Segment Start: SUPPLIED RECORDS
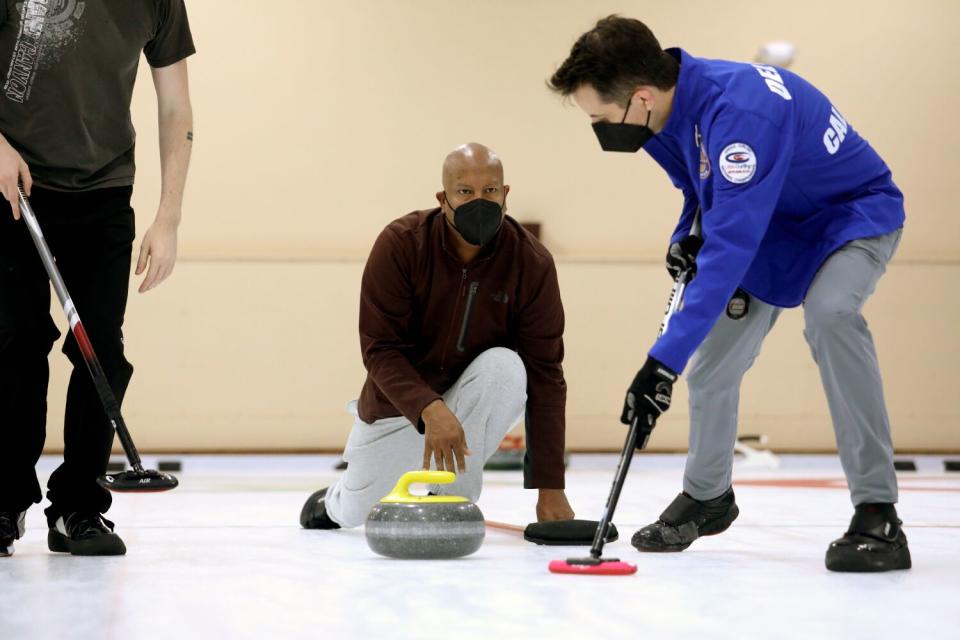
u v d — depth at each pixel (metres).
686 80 5.07
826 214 5.36
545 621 3.77
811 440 17.45
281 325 17.08
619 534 6.88
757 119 4.91
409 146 17.36
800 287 5.38
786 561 5.38
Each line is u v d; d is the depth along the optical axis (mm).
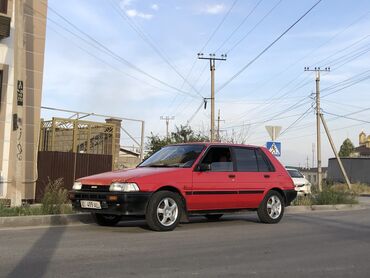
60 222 10961
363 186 43156
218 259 7438
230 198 11008
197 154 10734
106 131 18609
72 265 6773
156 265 6922
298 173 24516
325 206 18094
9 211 10891
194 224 11594
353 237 9984
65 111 17312
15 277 6090
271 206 11969
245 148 11711
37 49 15922
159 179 9859
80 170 17000
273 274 6602
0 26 14758
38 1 15969
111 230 10062
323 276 6582
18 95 12320
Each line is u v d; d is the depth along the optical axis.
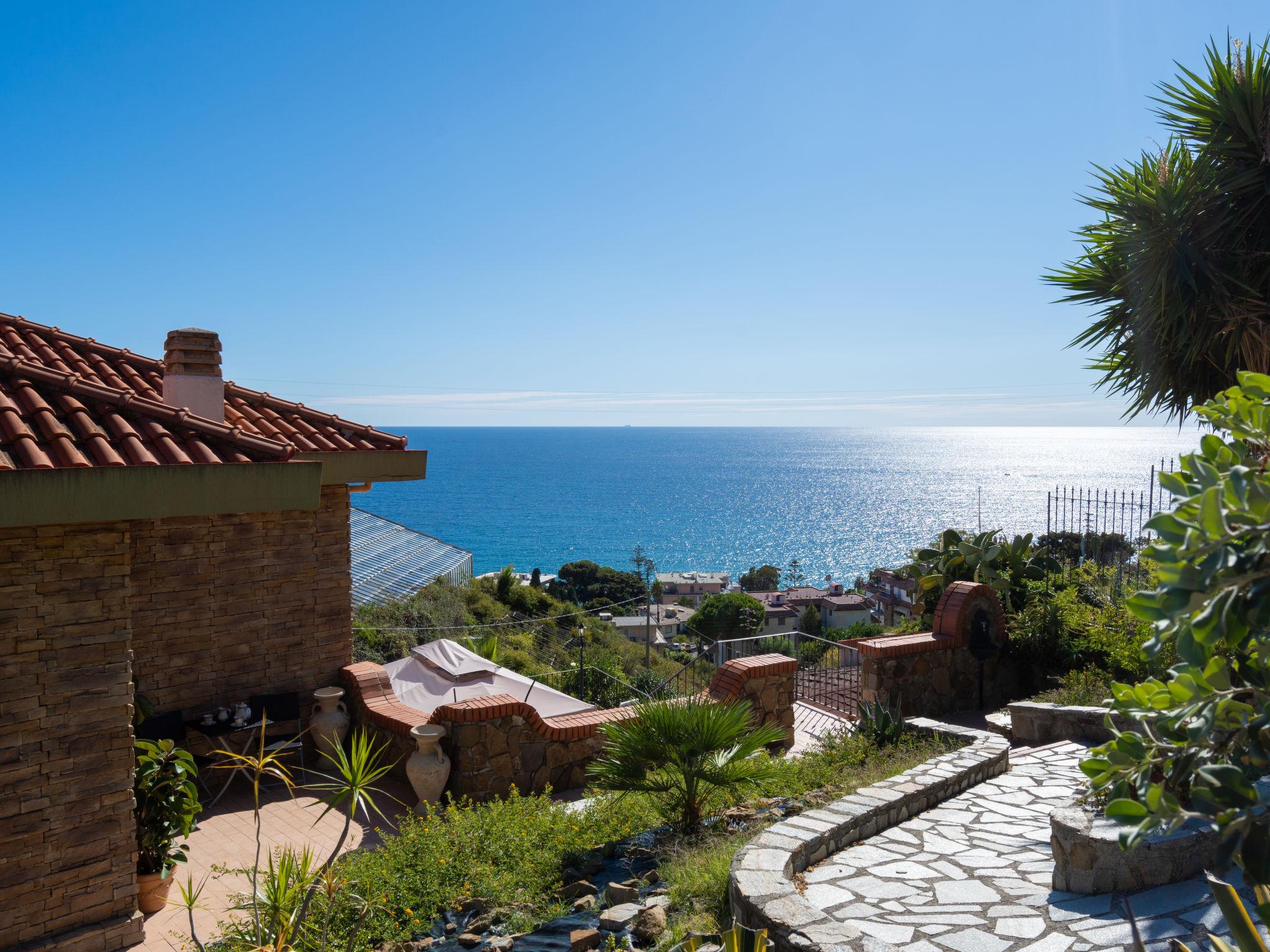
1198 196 8.12
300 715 10.01
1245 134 8.01
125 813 6.32
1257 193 7.95
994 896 4.77
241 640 9.54
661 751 7.18
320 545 10.14
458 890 6.45
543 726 9.60
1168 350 8.58
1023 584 13.52
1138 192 8.49
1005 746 7.86
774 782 8.11
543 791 9.60
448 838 7.18
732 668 10.80
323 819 8.73
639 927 5.17
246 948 5.00
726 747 7.26
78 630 6.09
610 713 10.35
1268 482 2.01
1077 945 4.06
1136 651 10.31
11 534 5.80
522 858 6.99
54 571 5.98
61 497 5.68
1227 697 2.08
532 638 31.67
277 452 6.87
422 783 8.83
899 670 11.22
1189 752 2.20
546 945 5.30
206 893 7.14
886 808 6.12
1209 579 1.87
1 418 6.27
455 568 41.69
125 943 6.26
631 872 6.57
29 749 5.91
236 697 9.49
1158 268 8.35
Segment End: SUPPLIED RECORDS
Reply with nothing except the number of lines in the records that include the word "optical".

## RESULT OF THE EXERCISE:
2